In 2006, we are doing okay, but there is certainly a future for this young Jets football team. Eric Mangini's "out with the old, in with the new" philosophy and solid coaching could make the Jets a potential playoff contender in years to come.
The wind swirls, blowing the flags attached to the goalpost in a summersault. The lawyers in front of me sip their blackberry brandy; I swish my lukewarm hot chocolate. Art Monk, the native New Yorker -- and Syracuse alumnus -- snags a touchdown pass to tie the game at twenty whilst blue-and-red clad inebriates throttle the audacious who chant, "Let's go Redskins!"
Minutes later the Giants take the lead for good. The Redskins muster a first down or two, and with the deafening crowd's support, the Giants' dogged defense stamps yet another victory. With each third-and-long stop, the graying fans -- who had last seen a championship the year Don Larsen pitched a perfect game in the World Series -- chant, in their weary, baritone voices, reminiscent of the Ricola commercials, "Gooooo GI-ants."
On the euphoric walk back to my dad's car, I see burgundy and yellow polyester scraps strewn about the Meadowlands' tunnels. The Redskins fans, their Monk and Theismann jerseys torn, wear black bloody noses and shades of purple under their eyes. Giants fans laugh.
Rain pelts every inch of my exposed skin. Two kielbasas and one hamburger spread heartburn through my body. While on queue for the port-a-potty, a swaying twenty-something wearing an Ulracher jersey is patting the back of another twenty-something sporting a blue-and-red Barber jersey. The scene irks me.
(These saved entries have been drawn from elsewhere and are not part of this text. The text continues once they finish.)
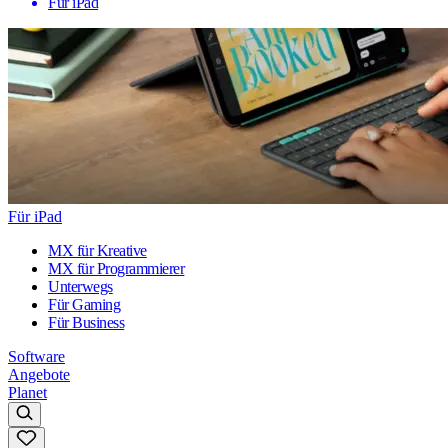
Für iPad
Für iPad
MX für Kreative
MX für Programmierer
Unterwegs
Für Gaming
Für Business
Software
Angebote
Planet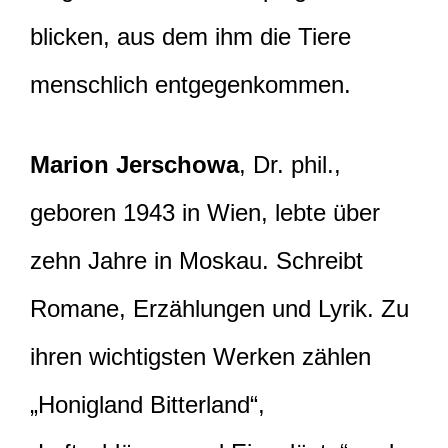
blicken, aus dem ihm die Tiere
menschlich entgegenkommen.
Marion Jerschowa
, Dr. phil.,
geboren 1943 in Wien, lebte über
zehn Jahre in Moskau. Schreibt
Romane, Erzählungen und Lyrik. Zu
ihren wichtigsten Werken zählen
„Honigland Bitterland“,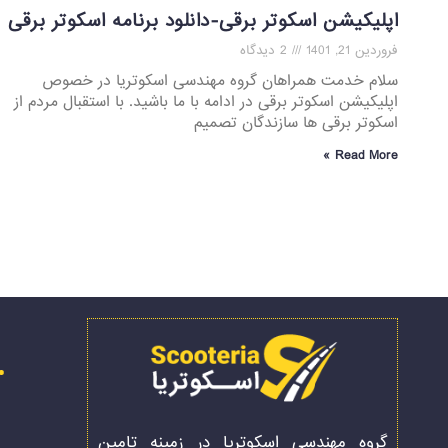
اپلیکیشن اسکوتر برقی-دانلود برنامه اسکوتر برقی
فروردین 21, 1401
2 دیدگاه
سلام خدمت همراهان گروه مهندسی اسکوتریا در خصوص
اپلیکیشن اسکوتر برقی در ادامه با ما باشید. با استقبال مردم از
اسکوتر برقی ها سازندگان تصمیم
Read More »
گروه مهندسی اسکوتریا در زمینه تامین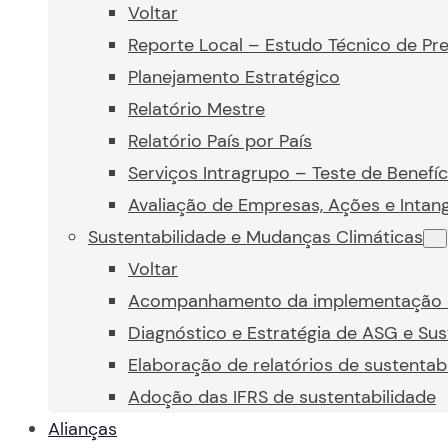
Voltar
Reporte Local – Estudo Técnico de Pre
Planejamento Estratégico
Relatório Mestre
Relatório País por País
Serviços Intragrupo – Teste de Benefíc
Avaliação de Empresas, Ações e Intang
Sustentabilidade e Mudanças Climáticas
Voltar
Acompanhamento da implementação da 
Diagnóstico e Estratégia de ASG e Sus
Elaboração de relatórios de sustentab
Adoção das IFRS de sustentabilidade
Alianças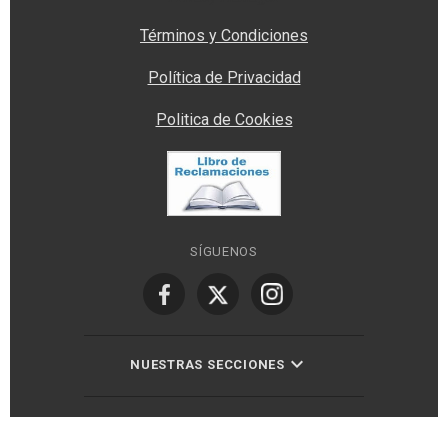
Términos y Condiciones
Política de Privacidad
Politica de Cookies
SÍGUENOS
NUESTRAS SECCIONES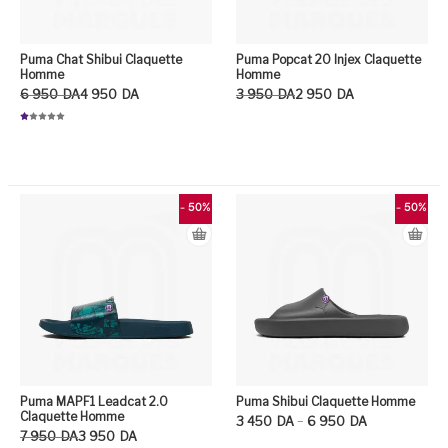
Puma Chat Shibui Claquette
Puma Popcat 20 Injex Claquette
Homme
Homme
Le prix initial était : 6 950DA.
Le prix actuel est : 4 950DA.
Le prix initial était : 3 950DA.
Le prix actuel est : 2 950DA.
6 950
DA
4 950
DA
3 950
DA
2 950
DA
N
ot
Ce
e
1.
0
Ce produit a plusieurs variation
0
su
r
5
- 50%
- 50%
Puma MAPF1 Leadcat 2.0
Puma Shibui Claquette Homme
Claquette Homme
Plage de prix : 3 450DA à 6 950DA
–
3 450
DA
6 950
DA
Le prix initial était : 7 950DA.
Le prix actuel est : 3 950DA.
7 950
DA
3 950
DA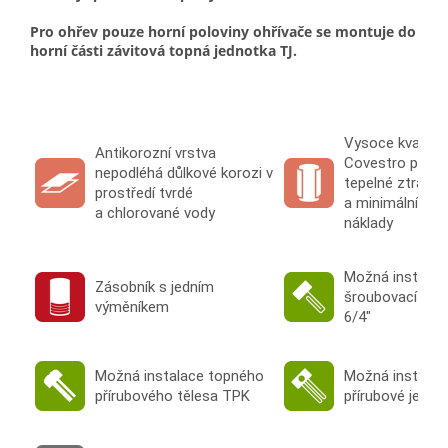
Pro ohřev pouze horní poloviny ohřívače se montuje do
horní části závitová topná jednotka TJ.
Vysoce kvalitní
Antikorozní vrstva
Covestro pro n
nepodléhá důlkové korozi v
tepelné ztráty
prostředí tvrdé
a minimální pro
a chlorované vody
náklady
Možná instalac
Zásobník s jedním
šroubovací jed
výměníkem
6/4"
Možná instalace topného
Možná instalac
přírubového tělesa TPK
přírubové jedno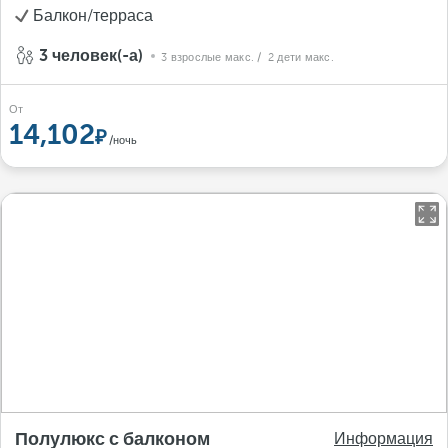
Балкон/терраса
3 человек(-а)
3 взрослые макс.
/ 2 дети макс.
От
14,102
/ночь
Полулюкс с балконом
Информация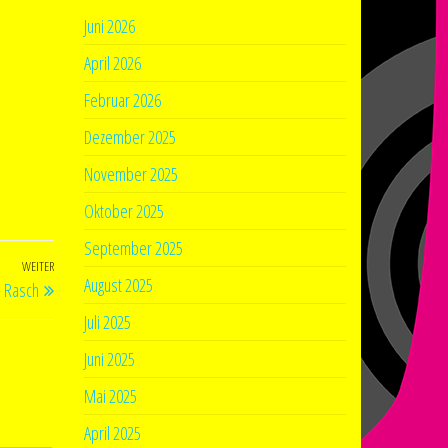
Juni 2026
April 2026
Februar 2026
Dezember 2025
November 2025
Oktober 2025
September 2025
WEITER
Nächster
August 2025
– Rasch
Beitrag
Juli 2025
Juni 2025
Mai 2025
April 2025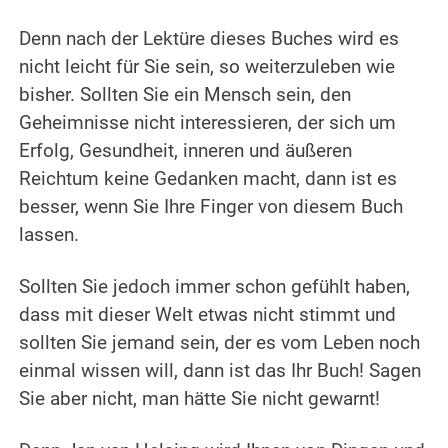
Denn nach der Lektüre dieses Buches wird es
nicht leicht für Sie sein, so weiterzuleben wie
bisher. Sollten Sie ein Mensch sein, den
Geheimnisse nicht interessieren, der sich um
Erfolg, Gesundheit, inneren und äußeren
Reichtum keine Gedanken macht, dann ist es
besser, wenn Sie Ihre Finger von diesem Buch
lassen.
Sollten Sie jedoch immer schon gefühlt haben,
dass mit dieser Welt etwas nicht stimmt und
sollten Sie jemand sein, der es vom Leben noch
einmal wissen will, dann ist das Ihr Buch! Sagen
Sie aber nicht, man hätte Sie nicht gewarnt!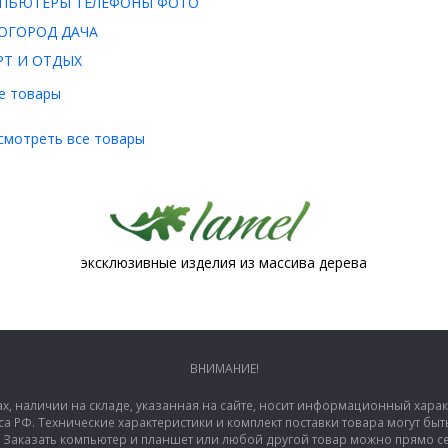
ПЬЮТЕРЫ ТЕЛЕФОНЫ ФОТО
ОГОРОД ДАЧА
РТ И ОТДЫХ
е товары
смотреть все товары
эксклюзивные изделия из массива дерева
ВНИМАНИЕ!
ах, наличии на складе, указанная на сайте, носит информационный хара
са РФ. Технические характеристики и комплект поставки товара могут б
аказать компьютер и планшет или любой другой товар можно прямо сей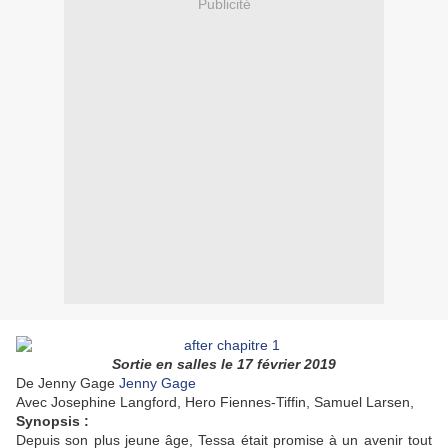
Publicité
Sortie en salles le 17 février 2019
De Jenny Gage
Jenny Gage
Avec
Josephine Langford, Hero Fiennes-Tiffin, Samuel Larsen,
Synopsis :
Depuis son plus jeune âge, Tessa était promise à un avenir tout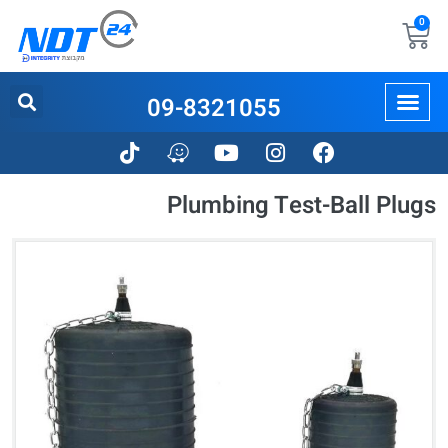
0
09-8321055
Plumbing Test-Ball Plugs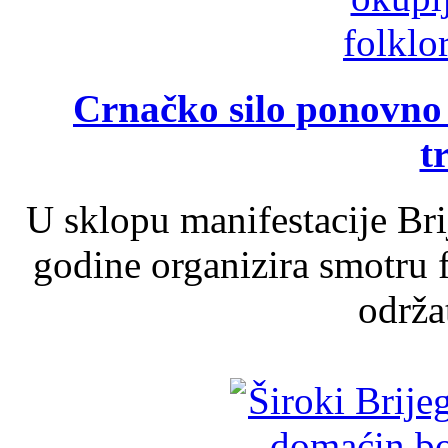
Crnačko silo ponovno o
t
U sklopu manifestacije Br
godine organizira smotru f
održat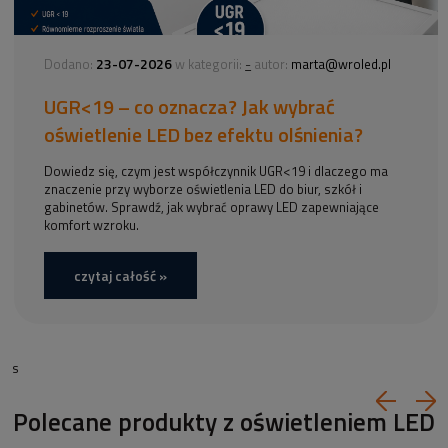
23-07-2026
-
Dodano:
w kategorii:
autor:
marta@wroled.pl
UGR<19 – co oznacza? Jak wybrać
oświetlenie LED bez efektu olśnienia?
Dowiedz się, czym jest współczynnik UGR<19 i dlaczego ma
znaczenie przy wyborze oświetlenia LED do biur, szkół i
gabinetów. Sprawdź, jak wybrać oprawy LED zapewniające
komfort wzroku.
czytaj całość »
s
Polecane produkty z oświetleniem LED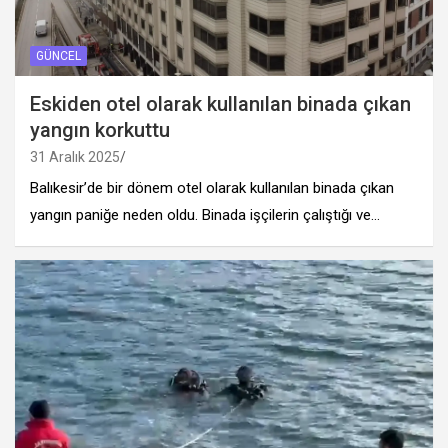
GÜNCEL
Eskiden otel olarak kullanılan binada çıkan
yangın korkuttu
31 Aralık 2025
Balıkesir’de bir dönem otel olarak kullanılan binada çıkan
yangın paniğe neden oldu. Binada işçilerin çalıştığı ve…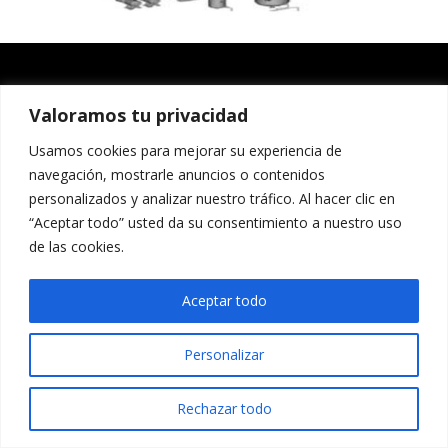
Valoramos tu privacidad
Usamos cookies para mejorar su experiencia de
navegación, mostrarle anuncios o contenidos
personalizados y analizar nuestro tráfico. Al hacer clic en
“Aceptar todo” usted da su consentimiento a nuestro uso
de las cookies.
Aceptar todo
Personalizar
Rechazar todo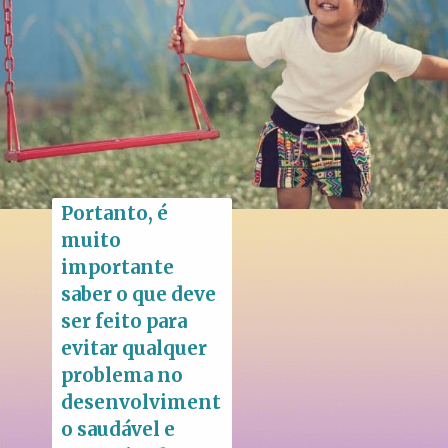
Portanto, é 
muito 
importante 
saber o que deve 
ser feito para 
evitar qualquer 
problema no 
desenvolviment
o saudável e 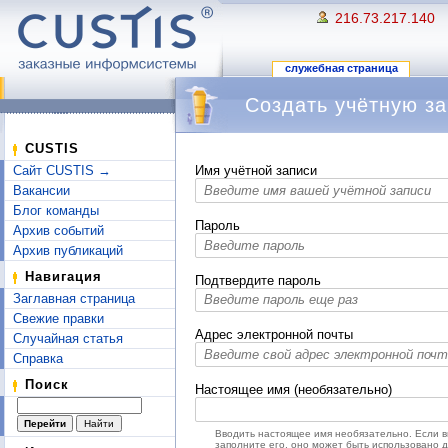
216.73.217.140
служебная страница
Создать учётную за
Перейти к:
навигация
,
поиск
CUSTIS
Сайт CUSTIS →
Имя учётной записи
Вакансии
Блог команды
Пароль
Архив событий
Архив публикаций
Навигация
Подтвердите пароль
Заглавная страница
Свежие правки
Адрес электронной почты
Случайная статья
Справка
Поиск
Настоящее имя (необязательно)
Вводить настоящее имя необязательно. Если 
заполните его, оно может быть использовано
An hour later, with a commanding first quarter lead eroding with every Giants' mistake, Bears fans grow louder and more obnoxious. There are no rebuttals from Giants fans, no trash talking, and no bloody noses. No hunger.
Twenty years after their first Super Bowl victory, Giants fans seemed to have softened -- or maybe those true graying fans from '86 have died or sold their tickets. The hunger seems to have been transferred to the green-and-white team that hasn't won since 1969. At 31, fights in the stands don't excite me anymore, but I would not shed a tear over a Bears fan's bloody nose, either.
Jamie Marcus teaches middle school English in Westchester County, N.Y.